When he returned to Alexander's cell, Scott was able to steer the conversation and found that there was a history of mental weakness on both sides of the condemned man's family. Armed with this information, he returned to army headquarters and again saw the general, who said that Scott needed to see the divisional commander. With time running out, Scott got to see the divisional commander and spoke for Alexander, only to be told that as the court martial had carefully considered the case, then the final decision would stand. The divisional commander added that to delay the execution, even for twenty-four hours, only for it to then go ahead, was adding an avoidable level of mental torture for the condemned. Scott could only agree.

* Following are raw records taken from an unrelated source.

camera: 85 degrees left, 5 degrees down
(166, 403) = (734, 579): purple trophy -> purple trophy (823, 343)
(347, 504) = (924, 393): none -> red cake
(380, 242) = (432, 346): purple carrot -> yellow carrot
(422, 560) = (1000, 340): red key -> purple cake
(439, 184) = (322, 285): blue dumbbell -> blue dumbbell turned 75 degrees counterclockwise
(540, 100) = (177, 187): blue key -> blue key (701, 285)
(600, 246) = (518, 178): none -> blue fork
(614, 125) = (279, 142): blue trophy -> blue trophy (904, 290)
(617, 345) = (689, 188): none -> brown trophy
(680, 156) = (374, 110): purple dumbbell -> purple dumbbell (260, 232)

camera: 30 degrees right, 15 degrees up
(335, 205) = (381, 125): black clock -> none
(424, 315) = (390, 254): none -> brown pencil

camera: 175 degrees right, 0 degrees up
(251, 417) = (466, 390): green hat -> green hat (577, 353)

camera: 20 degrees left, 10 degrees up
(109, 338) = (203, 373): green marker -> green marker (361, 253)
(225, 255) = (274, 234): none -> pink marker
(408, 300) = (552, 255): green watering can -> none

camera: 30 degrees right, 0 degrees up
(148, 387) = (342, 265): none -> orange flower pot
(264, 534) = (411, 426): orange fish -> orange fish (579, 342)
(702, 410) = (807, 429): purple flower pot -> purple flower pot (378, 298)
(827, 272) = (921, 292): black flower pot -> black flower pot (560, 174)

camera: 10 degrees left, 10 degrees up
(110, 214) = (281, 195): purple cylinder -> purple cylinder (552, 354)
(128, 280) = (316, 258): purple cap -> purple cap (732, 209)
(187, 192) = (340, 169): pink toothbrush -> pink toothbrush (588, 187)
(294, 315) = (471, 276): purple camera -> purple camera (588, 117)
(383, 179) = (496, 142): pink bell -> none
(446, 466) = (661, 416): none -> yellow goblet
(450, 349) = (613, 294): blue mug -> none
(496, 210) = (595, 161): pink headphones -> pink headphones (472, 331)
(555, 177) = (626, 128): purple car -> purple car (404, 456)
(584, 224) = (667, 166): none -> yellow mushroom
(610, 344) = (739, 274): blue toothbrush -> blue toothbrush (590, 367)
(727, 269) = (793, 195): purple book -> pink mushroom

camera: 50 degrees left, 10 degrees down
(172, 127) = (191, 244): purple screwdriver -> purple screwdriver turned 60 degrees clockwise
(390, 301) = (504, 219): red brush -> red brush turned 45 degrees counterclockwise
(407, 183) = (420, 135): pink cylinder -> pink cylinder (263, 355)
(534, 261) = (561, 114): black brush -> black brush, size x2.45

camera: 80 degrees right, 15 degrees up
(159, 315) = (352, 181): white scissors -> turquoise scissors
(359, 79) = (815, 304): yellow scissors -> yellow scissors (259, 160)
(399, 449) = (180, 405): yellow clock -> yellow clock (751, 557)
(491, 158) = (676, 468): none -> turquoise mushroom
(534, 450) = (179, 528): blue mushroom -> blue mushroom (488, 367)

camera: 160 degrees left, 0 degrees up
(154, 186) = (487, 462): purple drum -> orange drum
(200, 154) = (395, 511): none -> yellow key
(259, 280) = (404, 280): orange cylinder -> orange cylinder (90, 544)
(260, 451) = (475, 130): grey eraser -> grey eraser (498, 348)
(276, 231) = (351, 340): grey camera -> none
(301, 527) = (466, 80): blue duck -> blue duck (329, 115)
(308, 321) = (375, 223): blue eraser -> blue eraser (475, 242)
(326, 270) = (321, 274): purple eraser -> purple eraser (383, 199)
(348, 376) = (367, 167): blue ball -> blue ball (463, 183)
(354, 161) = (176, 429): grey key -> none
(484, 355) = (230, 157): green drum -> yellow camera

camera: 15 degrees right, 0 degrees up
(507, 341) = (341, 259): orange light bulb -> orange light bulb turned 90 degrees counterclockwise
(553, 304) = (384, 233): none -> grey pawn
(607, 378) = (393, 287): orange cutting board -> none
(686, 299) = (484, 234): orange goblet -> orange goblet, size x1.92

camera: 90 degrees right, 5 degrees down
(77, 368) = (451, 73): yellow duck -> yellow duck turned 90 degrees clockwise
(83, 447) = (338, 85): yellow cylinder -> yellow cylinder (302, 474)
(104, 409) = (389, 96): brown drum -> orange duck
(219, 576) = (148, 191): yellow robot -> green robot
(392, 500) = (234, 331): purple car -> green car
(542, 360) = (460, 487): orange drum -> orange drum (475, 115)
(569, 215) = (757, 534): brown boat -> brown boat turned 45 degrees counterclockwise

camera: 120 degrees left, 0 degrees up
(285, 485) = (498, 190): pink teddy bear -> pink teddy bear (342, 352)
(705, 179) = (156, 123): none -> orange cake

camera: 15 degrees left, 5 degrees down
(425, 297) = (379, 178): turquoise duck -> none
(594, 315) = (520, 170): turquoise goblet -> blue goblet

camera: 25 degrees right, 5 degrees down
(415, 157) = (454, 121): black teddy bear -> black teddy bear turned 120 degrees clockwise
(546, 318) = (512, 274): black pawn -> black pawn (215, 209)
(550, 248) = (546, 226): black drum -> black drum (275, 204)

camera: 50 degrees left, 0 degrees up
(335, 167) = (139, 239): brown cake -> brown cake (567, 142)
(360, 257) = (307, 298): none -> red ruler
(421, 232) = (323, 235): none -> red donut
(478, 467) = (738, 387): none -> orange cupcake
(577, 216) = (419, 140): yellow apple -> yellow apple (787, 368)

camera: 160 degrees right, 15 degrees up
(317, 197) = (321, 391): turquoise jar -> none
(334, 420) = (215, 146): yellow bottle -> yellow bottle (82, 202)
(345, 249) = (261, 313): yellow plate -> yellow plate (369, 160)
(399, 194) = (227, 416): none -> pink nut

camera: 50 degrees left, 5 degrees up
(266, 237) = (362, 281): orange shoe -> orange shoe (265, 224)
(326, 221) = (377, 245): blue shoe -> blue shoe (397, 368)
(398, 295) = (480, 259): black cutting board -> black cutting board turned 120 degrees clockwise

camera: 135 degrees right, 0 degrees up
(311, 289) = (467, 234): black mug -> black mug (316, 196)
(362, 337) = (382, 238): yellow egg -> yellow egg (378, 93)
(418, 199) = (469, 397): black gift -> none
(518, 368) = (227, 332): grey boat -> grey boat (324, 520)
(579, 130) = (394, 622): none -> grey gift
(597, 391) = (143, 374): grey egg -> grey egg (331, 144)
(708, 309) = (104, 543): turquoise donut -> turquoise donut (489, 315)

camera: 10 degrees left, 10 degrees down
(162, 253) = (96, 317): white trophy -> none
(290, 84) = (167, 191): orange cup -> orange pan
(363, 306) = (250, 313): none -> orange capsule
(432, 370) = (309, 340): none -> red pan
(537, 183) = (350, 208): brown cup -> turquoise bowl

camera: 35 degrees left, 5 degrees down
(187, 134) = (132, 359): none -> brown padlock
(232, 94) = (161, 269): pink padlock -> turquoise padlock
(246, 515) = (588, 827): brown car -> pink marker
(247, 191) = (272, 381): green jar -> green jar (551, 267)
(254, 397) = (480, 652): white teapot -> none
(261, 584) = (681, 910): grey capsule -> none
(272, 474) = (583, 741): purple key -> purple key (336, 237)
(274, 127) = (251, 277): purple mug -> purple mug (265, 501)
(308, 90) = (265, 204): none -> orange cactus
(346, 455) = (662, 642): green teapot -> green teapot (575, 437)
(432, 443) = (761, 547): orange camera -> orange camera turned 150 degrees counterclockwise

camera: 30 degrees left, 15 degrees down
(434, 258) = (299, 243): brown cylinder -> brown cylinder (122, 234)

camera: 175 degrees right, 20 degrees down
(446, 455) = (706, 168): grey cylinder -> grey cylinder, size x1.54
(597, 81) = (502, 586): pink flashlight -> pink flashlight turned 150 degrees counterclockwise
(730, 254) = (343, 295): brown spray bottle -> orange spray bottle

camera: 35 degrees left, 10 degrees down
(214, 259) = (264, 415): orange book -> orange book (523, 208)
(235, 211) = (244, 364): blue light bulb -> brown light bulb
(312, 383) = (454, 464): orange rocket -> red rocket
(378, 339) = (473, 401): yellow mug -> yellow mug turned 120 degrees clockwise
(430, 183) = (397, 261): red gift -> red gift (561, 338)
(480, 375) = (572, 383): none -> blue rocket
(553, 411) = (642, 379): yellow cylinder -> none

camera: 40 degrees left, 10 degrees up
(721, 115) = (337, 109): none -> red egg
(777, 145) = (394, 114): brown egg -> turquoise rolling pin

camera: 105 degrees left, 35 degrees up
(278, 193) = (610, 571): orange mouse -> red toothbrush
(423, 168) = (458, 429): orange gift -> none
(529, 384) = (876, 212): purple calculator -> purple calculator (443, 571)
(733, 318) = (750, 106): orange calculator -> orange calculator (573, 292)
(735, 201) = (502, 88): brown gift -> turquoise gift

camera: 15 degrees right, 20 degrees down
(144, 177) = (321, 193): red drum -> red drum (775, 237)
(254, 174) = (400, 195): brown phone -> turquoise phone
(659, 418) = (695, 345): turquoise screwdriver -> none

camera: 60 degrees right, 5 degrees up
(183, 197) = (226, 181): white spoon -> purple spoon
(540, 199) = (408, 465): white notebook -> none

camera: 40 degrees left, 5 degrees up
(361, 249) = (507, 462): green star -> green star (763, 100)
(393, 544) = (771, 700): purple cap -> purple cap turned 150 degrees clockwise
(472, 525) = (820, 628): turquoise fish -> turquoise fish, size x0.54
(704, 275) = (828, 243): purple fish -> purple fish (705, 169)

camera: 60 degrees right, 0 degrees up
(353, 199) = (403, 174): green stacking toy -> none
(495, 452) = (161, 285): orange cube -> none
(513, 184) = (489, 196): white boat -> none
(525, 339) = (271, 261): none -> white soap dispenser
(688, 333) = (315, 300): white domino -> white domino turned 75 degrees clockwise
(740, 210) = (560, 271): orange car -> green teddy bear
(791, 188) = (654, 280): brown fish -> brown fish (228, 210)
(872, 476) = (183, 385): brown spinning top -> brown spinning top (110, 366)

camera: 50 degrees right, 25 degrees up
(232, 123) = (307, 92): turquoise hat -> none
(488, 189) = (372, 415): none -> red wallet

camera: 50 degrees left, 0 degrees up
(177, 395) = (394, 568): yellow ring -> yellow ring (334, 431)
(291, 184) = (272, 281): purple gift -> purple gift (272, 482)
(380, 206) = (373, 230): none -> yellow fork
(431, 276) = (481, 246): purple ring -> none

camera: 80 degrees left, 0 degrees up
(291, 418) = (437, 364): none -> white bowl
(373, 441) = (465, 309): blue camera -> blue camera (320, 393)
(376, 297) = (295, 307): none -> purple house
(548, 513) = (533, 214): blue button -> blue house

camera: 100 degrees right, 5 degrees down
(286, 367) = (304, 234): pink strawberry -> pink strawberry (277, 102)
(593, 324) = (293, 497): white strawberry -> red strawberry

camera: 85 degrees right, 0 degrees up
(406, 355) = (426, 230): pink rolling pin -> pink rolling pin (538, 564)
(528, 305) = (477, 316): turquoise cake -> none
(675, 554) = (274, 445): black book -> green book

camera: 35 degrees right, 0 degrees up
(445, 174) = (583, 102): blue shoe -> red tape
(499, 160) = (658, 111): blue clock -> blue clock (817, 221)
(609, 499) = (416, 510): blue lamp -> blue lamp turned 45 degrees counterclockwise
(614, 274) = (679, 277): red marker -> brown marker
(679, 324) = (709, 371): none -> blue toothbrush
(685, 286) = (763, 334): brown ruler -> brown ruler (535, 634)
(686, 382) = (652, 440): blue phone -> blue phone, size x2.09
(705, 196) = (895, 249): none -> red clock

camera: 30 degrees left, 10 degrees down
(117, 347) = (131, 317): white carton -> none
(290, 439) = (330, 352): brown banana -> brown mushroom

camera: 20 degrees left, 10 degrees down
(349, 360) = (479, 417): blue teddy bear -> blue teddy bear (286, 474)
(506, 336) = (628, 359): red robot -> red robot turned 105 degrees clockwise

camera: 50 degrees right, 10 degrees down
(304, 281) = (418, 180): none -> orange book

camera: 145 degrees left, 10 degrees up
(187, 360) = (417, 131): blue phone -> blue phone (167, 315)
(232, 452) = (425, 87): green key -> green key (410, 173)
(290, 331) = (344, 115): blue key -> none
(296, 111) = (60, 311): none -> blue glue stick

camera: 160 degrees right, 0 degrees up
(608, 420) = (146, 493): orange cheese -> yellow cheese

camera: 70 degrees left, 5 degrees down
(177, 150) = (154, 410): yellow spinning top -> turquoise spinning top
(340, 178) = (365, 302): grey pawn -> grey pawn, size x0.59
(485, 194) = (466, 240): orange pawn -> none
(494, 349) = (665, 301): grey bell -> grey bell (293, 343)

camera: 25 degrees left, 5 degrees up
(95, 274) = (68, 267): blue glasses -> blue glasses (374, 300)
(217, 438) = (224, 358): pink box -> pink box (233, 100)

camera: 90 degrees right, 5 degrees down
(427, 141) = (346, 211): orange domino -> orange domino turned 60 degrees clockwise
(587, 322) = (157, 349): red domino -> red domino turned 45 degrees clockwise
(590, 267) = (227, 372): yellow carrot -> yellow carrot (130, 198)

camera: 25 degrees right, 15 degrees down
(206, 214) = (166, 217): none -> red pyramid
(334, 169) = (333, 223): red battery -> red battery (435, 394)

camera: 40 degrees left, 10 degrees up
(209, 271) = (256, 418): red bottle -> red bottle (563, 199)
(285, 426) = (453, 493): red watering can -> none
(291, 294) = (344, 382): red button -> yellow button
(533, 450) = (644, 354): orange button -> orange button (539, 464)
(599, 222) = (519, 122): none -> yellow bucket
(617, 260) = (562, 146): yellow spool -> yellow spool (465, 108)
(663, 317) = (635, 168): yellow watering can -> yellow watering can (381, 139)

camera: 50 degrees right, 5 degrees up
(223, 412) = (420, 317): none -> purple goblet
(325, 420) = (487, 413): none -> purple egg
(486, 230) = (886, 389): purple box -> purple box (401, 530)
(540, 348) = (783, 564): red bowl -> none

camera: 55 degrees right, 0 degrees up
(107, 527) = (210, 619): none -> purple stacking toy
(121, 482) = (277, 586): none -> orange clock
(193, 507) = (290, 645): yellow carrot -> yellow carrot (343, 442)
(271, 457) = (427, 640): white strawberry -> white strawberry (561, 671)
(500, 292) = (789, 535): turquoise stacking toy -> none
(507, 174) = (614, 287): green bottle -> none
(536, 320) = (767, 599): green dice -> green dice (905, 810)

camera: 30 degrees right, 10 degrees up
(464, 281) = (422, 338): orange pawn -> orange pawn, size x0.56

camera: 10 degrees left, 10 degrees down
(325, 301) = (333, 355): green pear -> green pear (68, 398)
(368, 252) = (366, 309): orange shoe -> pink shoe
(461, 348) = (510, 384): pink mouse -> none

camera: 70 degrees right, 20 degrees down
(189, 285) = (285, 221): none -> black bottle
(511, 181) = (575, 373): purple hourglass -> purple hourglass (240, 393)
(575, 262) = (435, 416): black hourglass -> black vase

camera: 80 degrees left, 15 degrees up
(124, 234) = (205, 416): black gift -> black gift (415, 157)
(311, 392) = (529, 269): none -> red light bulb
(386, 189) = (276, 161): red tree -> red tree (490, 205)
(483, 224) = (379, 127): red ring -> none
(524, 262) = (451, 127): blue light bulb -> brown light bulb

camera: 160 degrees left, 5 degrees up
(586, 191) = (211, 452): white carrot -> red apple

By the time Scott returned, Alexander had somehow found out what had been attempted. Scott told him, ‘Everyone is longing just as much as I am to save you, but the matter has been gone into so carefully and has gone so far, and so much depends upon every man doing his duty to the uttermost, that the sentence must be carried out.'

Scott describes the execution in some detail – one of the most notable points of which was that Alexander, despite his pleas to have his eyes left uncovered, had his head covered by a gas mask which was put on back to front. As Scott states, the condemned man wearing a blindfold would have been for the benefit of the firing squad because the effect of seeing the victim's face had been known to lead to the men firing wide.

The medical officer and Scott had retired beyond a hedge out of sight of the execution, but no amount of putting their hands over their ears could keep out the sound of the volley. Scott then spoke to the members of the firing squad, telling them ‘how deeply all ranks felt the occasion, and that nothing but the dire necessity of guarding the lives of the men in the front line from the panic and rout that might result through the failure of one individual, compelled the taking of such measures of punishment'.

Despite everything, though, even when writing his memoirs, Scott still could not bring himself to oppose the legitimacy of the death sentence.

† † †

Edward Montmorency (‘Monty') Guilford, MC was a Church of England chaplain to the Oxfordshire and Buckinghamshire Light Infantry when he was told to attend an execution, at which time he received a copy of the notes referred to in Chapter 2 (Fiennes, 2012). The condemned man was Private Joseph Bateman of the 2nd South Staffordshire Regiment, who was executed for desertion on 3 December 1917.

It was the chaplain's job to identify a grave site for Bateman's body and to ensure that it was dug and ready. Guilford was to remain with Bateman for the twelve hours between the promulgation and the carrying out of the sentence, during which time he wrote down a letter that the condemned dictated to him. Then finally he read the burial service over the hastily filled-in grave.